Yesterday I asked whether government has offered one or more of the three hoods accused of executing the assassination of Daphne Caruana Galizia immunity to turn state’s evidence.

There obviously has been no official response.

But some colleagues who work the beat have told me of conversations they had on just the subject with senior government officials and investigators involved in the case.

Investigators were not too sure an offer of immunity would make any difference to the complete silence of the three accused. But, they said, “in any case, it’s something Castille decides”.

This is one of the horrible ambiguities in our system. Only Ministers can decide on the granting of immunity to turn state’s evidence. For crimes unconnected with anyone or anything in politics, that’s relatively harmless. But politicians that are themselves possible suspects in a crime should not have any say on whether witnesses who could testify against them get any incentive or any protection to do so.

Take the case of the oil ‘scandal’ that Malta Today broke on the eve of the 2013 election. There was only one way to find out if any politicians were on the take and that is for the government to have allowed the Police Commissioner and the Attorney General to offer immunity to their witness provided he turned state’s evidence. That is what they recommended but the prime minister of the time had every discretion to refuse them that permission and protect his Ministers and himself on the eve of an election.

That is not what Lawrence Gonzi did. Our constitution presumes that the incumbent of the office of the prime minister would likely do the right thing and he did.

Back to today. As the investigators say, whether any of the three accused of killing Daphne Caruana Galizia is offered and granted immunity to reveal who commissioned the crime is in Minister’s hands.

Senior spokesmen of the government told my colleagues in the press the government was “not in favour of” immunity in exchange of state’s evidence. “Politically, it would not work”.

I’ll keep this simple. As Deputy Police Commissioner Silvio Valletta, himself a politically exposed person, recently put it quite succinctly in court, politically exposed persons cannot be excluded from suspicion that they commissioned the killing of Daphne Caruana Galizia. One or more of those ministers in Cabinet may very well have a vested interest in ensuring possible witnesses who could point to them are given no incentive to do so and granted no protection from any possible consequences.

This situation is unbearable and intolerable. What advice on the matter will the Police Commissioner give to the Cabinet? What will his Deputy advise when he knows the advice will be going for the consideration of his own wife? Will the Police be obliged to reveal to Ministers their lines of inquiry when clearly at least some of those lines of inquiry necessarily include one or more of their number?

How can justice ever be done in a context where due legal process is conditioned by what would or would not “work politically”? Consider how on 4th December, the police, on what must clearly have been Castille’s orders, fell down on these three people and arrested them. Since technical evidence gave the police such confidence in their likely responsibility and that evidence concerned their communications, would it not have been much smarter to follow these 3 for a while and see if they would lead the police to the big fish? They would have to be paid at some point.
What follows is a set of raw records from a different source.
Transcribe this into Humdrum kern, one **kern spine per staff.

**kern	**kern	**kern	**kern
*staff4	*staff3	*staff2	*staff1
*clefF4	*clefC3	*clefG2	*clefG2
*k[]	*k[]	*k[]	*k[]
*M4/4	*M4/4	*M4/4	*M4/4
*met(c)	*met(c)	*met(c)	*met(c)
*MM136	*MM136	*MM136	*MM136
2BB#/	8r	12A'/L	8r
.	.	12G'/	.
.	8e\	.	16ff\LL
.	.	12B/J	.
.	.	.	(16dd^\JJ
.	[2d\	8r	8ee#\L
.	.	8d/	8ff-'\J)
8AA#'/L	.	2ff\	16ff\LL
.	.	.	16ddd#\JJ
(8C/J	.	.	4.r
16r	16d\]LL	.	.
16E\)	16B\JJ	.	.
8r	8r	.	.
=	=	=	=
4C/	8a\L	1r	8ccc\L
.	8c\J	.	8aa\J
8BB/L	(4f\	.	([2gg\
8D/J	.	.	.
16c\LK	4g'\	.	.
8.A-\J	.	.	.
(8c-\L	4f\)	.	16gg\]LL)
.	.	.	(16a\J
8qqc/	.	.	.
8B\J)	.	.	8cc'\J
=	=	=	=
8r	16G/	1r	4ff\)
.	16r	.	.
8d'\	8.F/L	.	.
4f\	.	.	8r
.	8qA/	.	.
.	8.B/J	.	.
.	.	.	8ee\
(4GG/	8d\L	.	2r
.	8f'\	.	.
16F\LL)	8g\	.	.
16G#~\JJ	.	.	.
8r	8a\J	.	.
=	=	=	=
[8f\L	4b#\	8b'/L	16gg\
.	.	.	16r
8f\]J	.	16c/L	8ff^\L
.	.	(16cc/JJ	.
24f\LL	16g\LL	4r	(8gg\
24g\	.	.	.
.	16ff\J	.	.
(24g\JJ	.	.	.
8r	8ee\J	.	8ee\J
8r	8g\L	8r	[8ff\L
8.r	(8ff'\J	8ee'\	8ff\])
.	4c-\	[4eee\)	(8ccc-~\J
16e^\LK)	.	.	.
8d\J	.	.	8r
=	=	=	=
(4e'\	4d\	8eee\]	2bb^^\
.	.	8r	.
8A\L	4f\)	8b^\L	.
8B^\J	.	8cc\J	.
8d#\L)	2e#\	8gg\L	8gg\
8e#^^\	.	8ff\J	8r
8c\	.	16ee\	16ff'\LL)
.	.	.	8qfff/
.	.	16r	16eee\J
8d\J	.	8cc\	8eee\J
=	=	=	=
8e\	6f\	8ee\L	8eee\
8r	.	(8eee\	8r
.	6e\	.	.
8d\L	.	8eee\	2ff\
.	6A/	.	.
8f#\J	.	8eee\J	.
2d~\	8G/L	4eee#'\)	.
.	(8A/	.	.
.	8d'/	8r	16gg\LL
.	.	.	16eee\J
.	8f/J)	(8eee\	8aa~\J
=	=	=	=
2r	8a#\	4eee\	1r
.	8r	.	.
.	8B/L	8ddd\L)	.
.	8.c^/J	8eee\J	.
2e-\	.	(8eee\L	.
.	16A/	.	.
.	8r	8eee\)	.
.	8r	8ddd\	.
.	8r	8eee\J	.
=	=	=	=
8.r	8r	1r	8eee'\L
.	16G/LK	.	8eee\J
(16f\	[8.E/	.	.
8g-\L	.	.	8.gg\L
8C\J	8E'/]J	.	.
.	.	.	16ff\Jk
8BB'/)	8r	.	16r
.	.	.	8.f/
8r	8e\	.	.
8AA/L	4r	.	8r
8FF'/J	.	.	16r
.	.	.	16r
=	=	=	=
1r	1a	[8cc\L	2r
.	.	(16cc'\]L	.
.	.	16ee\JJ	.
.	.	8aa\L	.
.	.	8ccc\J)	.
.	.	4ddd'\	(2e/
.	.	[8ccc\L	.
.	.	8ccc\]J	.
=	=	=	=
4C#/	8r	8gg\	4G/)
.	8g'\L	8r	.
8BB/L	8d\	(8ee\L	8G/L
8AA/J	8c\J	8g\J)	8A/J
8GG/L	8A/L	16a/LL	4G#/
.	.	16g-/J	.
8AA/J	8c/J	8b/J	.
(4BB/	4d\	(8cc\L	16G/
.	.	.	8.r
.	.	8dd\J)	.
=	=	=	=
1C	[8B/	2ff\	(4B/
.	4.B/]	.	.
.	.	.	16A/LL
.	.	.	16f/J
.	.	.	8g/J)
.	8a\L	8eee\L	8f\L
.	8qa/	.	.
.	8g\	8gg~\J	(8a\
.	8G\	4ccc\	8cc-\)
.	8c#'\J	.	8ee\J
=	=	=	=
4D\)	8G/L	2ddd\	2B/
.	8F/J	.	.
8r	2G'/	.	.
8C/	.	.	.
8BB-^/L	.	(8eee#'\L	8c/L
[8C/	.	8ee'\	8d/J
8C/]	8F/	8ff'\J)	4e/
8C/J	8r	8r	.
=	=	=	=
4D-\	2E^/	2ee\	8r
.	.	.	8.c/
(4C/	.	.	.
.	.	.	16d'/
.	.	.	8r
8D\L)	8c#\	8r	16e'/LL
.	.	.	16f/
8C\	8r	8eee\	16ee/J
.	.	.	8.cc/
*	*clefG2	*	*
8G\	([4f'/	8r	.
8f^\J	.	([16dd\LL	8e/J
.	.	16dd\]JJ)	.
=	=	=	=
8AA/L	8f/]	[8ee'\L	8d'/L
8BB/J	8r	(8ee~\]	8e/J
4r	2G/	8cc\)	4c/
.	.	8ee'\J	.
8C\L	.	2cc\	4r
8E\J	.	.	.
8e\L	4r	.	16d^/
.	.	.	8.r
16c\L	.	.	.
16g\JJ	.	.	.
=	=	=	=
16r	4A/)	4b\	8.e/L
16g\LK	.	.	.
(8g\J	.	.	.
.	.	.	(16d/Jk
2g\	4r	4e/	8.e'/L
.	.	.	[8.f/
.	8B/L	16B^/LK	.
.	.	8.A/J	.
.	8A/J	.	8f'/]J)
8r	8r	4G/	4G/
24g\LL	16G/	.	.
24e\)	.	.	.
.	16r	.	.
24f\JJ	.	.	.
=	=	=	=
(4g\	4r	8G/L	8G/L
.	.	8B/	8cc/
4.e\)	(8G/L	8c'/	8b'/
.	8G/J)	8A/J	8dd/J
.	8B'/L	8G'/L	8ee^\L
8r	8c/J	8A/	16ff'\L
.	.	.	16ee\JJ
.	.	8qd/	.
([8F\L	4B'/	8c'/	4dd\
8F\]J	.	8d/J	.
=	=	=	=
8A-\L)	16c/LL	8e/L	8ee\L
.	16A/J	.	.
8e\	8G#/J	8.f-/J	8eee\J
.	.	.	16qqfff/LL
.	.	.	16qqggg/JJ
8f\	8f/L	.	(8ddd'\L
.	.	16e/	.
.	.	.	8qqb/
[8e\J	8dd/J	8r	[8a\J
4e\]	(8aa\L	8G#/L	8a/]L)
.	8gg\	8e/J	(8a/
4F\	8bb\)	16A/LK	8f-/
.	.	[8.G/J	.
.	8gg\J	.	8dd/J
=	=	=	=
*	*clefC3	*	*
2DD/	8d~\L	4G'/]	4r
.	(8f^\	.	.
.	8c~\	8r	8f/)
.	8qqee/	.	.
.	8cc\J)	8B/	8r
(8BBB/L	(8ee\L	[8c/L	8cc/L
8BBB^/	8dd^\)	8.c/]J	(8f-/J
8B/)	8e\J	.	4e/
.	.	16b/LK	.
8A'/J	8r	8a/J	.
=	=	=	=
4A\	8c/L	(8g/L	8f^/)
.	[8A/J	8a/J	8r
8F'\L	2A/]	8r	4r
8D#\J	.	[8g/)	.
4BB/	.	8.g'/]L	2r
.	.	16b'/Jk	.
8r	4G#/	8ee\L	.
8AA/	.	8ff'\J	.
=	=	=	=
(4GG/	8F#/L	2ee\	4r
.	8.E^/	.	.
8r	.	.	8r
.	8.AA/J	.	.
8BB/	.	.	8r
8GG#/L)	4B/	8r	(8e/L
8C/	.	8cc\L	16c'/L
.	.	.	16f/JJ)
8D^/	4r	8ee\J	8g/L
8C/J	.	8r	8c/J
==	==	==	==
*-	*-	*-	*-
Arresting them prematurely served a political motivation. The first motivation was the government wanting to get international pressure off its back and wanting to show it was serious about finding the culprits. But if such motivations came into play how can we not fear that other more sinister political motivations — such as intentionally disturbing any chance of finding the bosses behind the killing of Daphne Caruana Galizia — may have played a role in this?